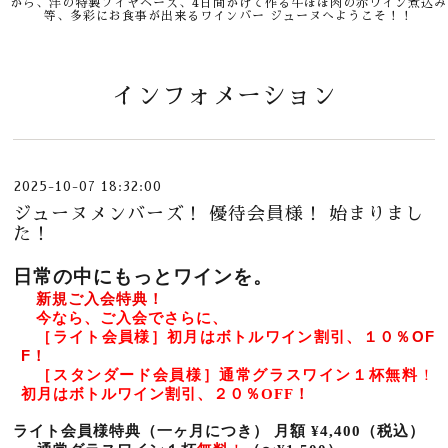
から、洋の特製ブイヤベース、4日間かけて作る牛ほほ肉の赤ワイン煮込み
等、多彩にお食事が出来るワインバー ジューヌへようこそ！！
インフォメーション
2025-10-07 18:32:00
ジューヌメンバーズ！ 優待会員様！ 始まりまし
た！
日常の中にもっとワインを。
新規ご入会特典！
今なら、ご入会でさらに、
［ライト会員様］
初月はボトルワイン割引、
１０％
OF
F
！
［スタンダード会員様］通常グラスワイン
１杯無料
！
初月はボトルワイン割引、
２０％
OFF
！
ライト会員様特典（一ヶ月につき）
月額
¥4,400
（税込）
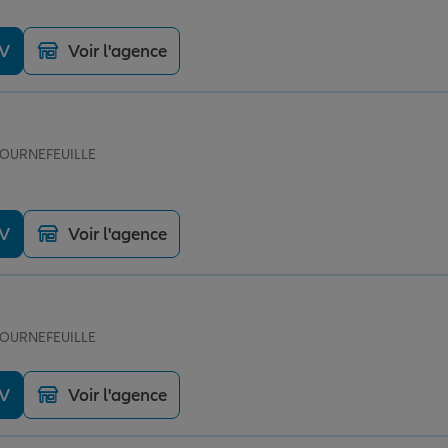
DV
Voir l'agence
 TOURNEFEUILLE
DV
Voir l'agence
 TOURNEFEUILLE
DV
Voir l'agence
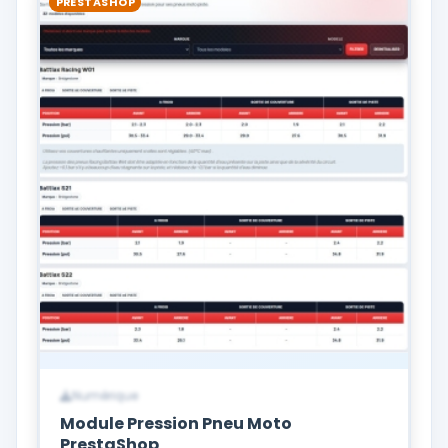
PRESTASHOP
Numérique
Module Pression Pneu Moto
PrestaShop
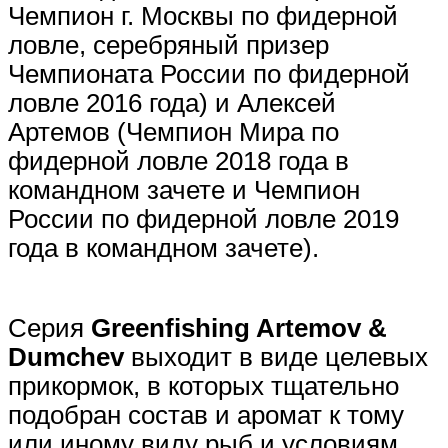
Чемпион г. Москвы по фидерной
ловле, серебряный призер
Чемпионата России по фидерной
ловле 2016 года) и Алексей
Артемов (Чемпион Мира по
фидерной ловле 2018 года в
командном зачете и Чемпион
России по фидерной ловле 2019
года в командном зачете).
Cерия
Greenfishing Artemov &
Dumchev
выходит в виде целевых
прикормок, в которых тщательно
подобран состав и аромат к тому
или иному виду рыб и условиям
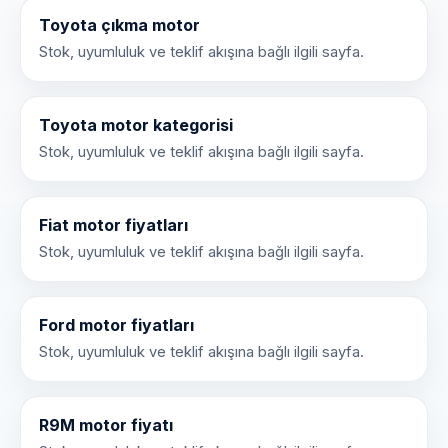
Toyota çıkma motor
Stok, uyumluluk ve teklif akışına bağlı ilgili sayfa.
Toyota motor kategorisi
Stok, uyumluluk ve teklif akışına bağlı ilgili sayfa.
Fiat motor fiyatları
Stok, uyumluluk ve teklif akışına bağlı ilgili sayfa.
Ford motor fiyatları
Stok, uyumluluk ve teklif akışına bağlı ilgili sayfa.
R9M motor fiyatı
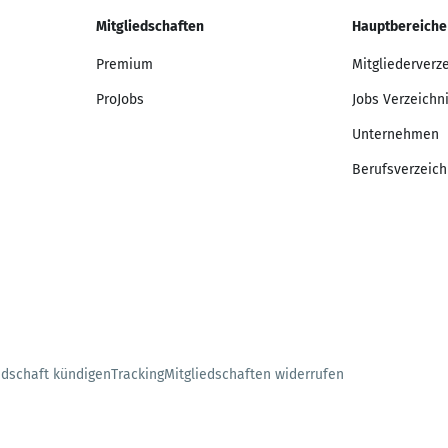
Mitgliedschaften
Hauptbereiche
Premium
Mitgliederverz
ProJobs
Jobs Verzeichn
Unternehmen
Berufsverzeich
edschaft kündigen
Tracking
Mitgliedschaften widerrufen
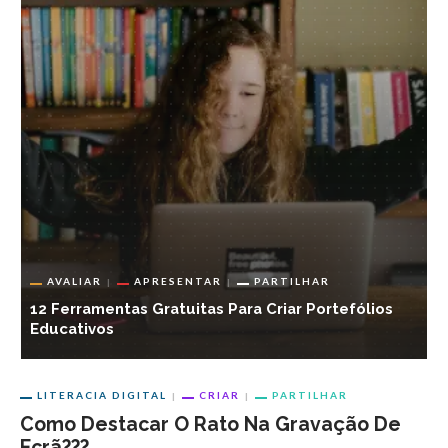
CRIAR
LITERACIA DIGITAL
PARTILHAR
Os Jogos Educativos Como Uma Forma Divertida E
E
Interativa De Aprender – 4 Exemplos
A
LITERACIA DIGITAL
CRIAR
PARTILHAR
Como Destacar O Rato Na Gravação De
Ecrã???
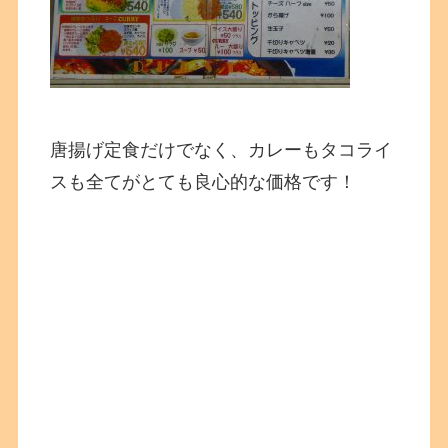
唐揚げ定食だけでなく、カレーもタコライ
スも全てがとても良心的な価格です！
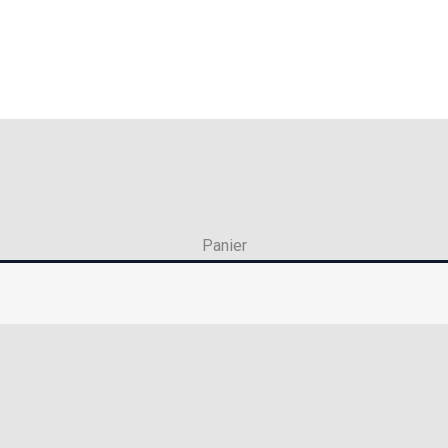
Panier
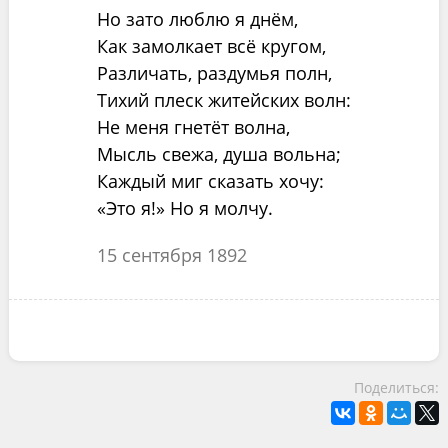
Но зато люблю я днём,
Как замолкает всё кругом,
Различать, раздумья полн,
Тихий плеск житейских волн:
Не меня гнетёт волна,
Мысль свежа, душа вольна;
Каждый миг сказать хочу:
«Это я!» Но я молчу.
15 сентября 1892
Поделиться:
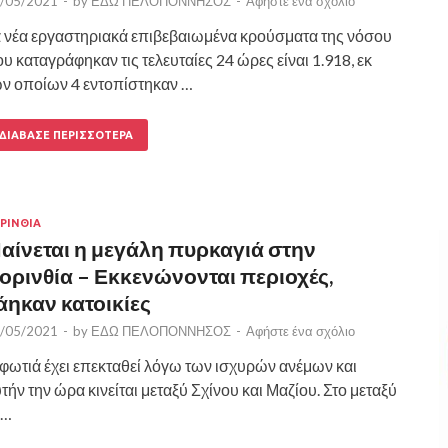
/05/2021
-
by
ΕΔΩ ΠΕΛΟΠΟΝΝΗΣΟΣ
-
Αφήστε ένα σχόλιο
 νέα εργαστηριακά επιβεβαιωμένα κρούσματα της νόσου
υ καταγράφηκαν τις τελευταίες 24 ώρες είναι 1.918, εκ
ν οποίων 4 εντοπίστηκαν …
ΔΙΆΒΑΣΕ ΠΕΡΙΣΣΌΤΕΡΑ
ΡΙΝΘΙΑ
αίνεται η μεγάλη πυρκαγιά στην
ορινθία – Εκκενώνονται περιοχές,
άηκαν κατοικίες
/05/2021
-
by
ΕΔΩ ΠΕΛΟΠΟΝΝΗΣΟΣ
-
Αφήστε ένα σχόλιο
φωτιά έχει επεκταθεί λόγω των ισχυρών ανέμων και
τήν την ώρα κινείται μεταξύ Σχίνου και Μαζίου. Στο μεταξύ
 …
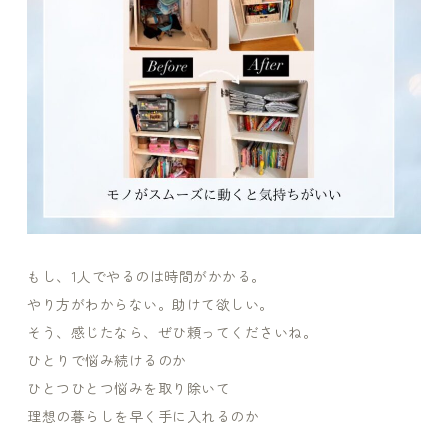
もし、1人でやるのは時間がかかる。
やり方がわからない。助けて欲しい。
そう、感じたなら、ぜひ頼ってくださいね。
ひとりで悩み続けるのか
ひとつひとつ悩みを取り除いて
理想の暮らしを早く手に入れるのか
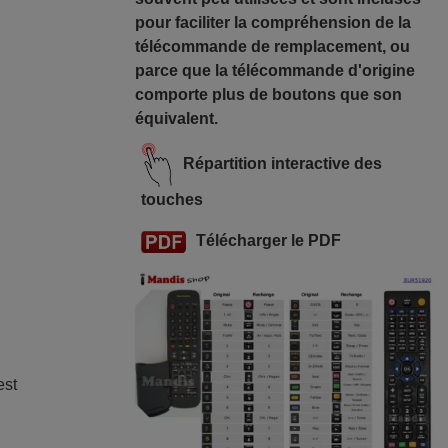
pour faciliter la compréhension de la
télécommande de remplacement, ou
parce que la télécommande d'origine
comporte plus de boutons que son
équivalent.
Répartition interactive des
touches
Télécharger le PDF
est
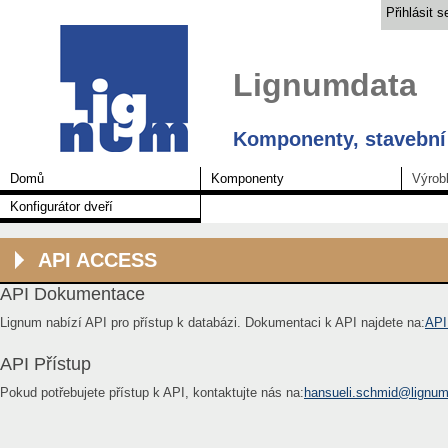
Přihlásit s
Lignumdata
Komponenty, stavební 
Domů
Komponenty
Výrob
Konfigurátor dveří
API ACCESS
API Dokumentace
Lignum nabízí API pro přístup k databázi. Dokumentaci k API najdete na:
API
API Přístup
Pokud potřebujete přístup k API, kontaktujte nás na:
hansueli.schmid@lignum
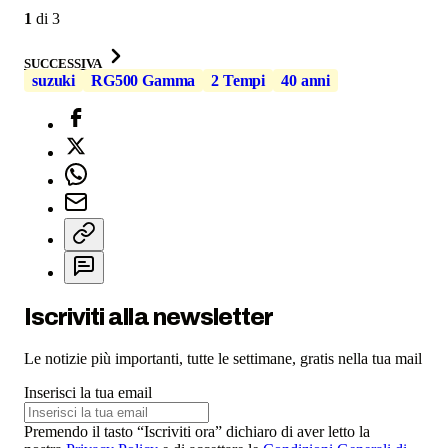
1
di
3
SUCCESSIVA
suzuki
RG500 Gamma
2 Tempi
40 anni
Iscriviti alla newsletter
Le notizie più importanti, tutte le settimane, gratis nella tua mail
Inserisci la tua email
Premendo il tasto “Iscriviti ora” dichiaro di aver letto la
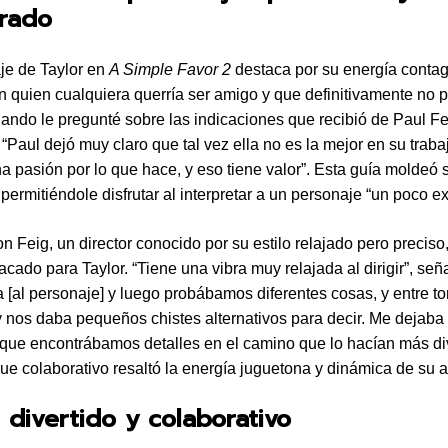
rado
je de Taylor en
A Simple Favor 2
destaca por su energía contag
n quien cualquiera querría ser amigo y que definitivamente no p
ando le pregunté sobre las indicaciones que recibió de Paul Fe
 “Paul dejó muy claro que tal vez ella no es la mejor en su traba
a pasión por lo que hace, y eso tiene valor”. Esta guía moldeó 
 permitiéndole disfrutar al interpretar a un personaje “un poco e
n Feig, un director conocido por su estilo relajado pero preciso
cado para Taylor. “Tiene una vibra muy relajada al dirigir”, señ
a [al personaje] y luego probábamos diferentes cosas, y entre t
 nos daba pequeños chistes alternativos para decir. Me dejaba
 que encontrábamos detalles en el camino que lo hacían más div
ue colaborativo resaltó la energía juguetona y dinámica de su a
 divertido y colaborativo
————————
**Job item:** Copy every line in the data above that has the string "ловле" in it.

**The answer:**
ловле, серебряный призер
ловле 2016 года) и Алексей
фидерной ловле 2018 года в
России по фидерной ловле 2019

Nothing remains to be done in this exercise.